Rachel Reeves is delivering a clear message in the announcement of her Leeds Reforms for financial services and her second Mansion House speech, supported by the Government's Financial Services Growth and Competitiveness Strategy.

She wants higher economic growth in the financial services sector, believes that this is being held back by an unpredictable regulatory system that has a disproportionate attitude towards risk, and has set out reforms designed to change a culture of risk aversion that she describes as being "bad for business, bad for growth and bad for working people".

There will be criticisms of some of the individual measures, but the tone of her remarks will be widely welcomed by much of the financial services industry. The observation that "no other globally competitive financial services hub imposes such relentless bureaucracy on its businesses, and nor should we" and the ambition "to make the UK the most attractive place to manage investments globally" is redolent of David Cameron's rhetoric about the UK "winning the global race". It is not necessarily what everyone would have expected from a Labour chancellor.

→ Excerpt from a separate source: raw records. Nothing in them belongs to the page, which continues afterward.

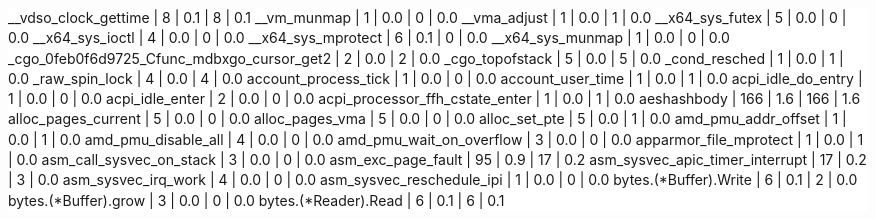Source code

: __vdso_clock_gettime                                                                  |      8 |   0.1 |    8 |   0.1
__vm_munmap                                                                           |      1 |   0.0 |    0 |   0.0
__vma_adjust                                                                          |      1 |   0.0 |    1 |   0.0
__x64_sys_futex                                                                       |      5 |   0.0 |    0 |   0.0
__x64_sys_ioctl                                                                       |      4 |   0.0 |    0 |   0.0
__x64_sys_mprotect                                                                    |      6 |   0.1 |    0 |   0.0
__x64_sys_munmap                                                                      |      1 |   0.0 |    0 |   0.0
_cgo_0feb0f6d9725_Cfunc_mdbxgo_cursor_get2                                            |      2 |   0.0 |    2 |   0.0
_cgo_topofstack                                                                       |      5 |   0.0 |    5 |   0.0
_cond_resched                                                                         |      1 |   0.0 |    1 |   0.0
_raw_spin_lock                                                                        |      4 |   0.0 |    4 |   0.0
account_process_tick                                                                  |      1 |   0.0 |    0 |   0.0
account_user_time                                                                     |      1 |   0.0 |    1 |   0.0
acpi_idle_do_entry                                                                    |      1 |   0.0 |    0 |   0.0
acpi_idle_enter                                                                       |      2 |   0.0 |    0 |   0.0
acpi_processor_ffh_cstate_enter                                                       |      1 |   0.0 |    1 |   0.0
aeshashbody                                                                           |    166 |   1.6 |  166 |   1.6
alloc_pages_current                                                                   |      5 |   0.0 |    0 |   0.0
alloc_pages_vma                                                                       |      5 |   0.0 |    0 |   0.0
alloc_set_pte                                                                         |      5 |   0.0 |    1 |   0.0
amd_pmu_addr_offset                                                                   |      1 |   0.0 |    1 |   0.0
amd_pmu_disable_all                                                                   |      4 |   0.0 |    0 |   0.0
amd_pmu_wait_on_overflow                                                              |      3 |   0.0 |    0 |   0.0
apparmor_file_mprotect                                                                |      1 |   0.0 |    1 |   0.0
asm_call_sysvec_on_stack                                                              |      3 |   0.0 |    0 |   0.0
asm_exc_page_fault                                                                    |     95 |   0.9 |   17 |   0.2
asm_sysvec_apic_timer_interrupt                                                       |     17 |   0.2 |    3 |   0.0
asm_sysvec_irq_work                                                                   |      4 |   0.0 |    0 |   0.0
asm_sysvec_reschedule_ipi                                                             |      1 |   0.0 |    0 |   0.0
bytes.(*Buffer).Write                                                                 |      6 |   0.1 |    2 |   0.0
bytes.(*Buffer).grow                                                                  |      3 |   0.0 |    0 |   0.0
bytes.(*Reader).Read                                                                  |      6 |   0.1 |    6 |   0.1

One aspect of this move away from a culture that is seen as being too risk averse is the encouragement for retail savers to invest in stocks and shares, rather than holding cash. There will be a high-profile advertising campaign to explain the benefits of investing, plus some regulatory changes, such as allowing ISAs to invest in Long Term Asset Funds. Cash ISAs have not been restricted, but this may yet happen.

The message as a whole should garner plenty of support from the industry, but perhaps with a couple of reservations. Firstly, can this change in culture be implemented and sustained? The Chancellor talks of the economy bearing too much risk in the lead-up to the Global Financial Crisis, only for the "pendulum" to now have swung too far in the opposite direction, with an "excessive focus... on stamping out risk entirely". But what, for example, would happen in the event of some kind of scandal or crisis? Would the pendulum swing back again?

Second, for all the talk of competitiveness and the importance of financial services, this is a Chancellor who is likely to need more tax revenue in her autumn budget, and therefore, the financial services sector will have a nervous wait to see whether its businesses, employees or customers will be paying more tax as a consequence.

In the meantime, however, this is a set of proposals that will be welcomed.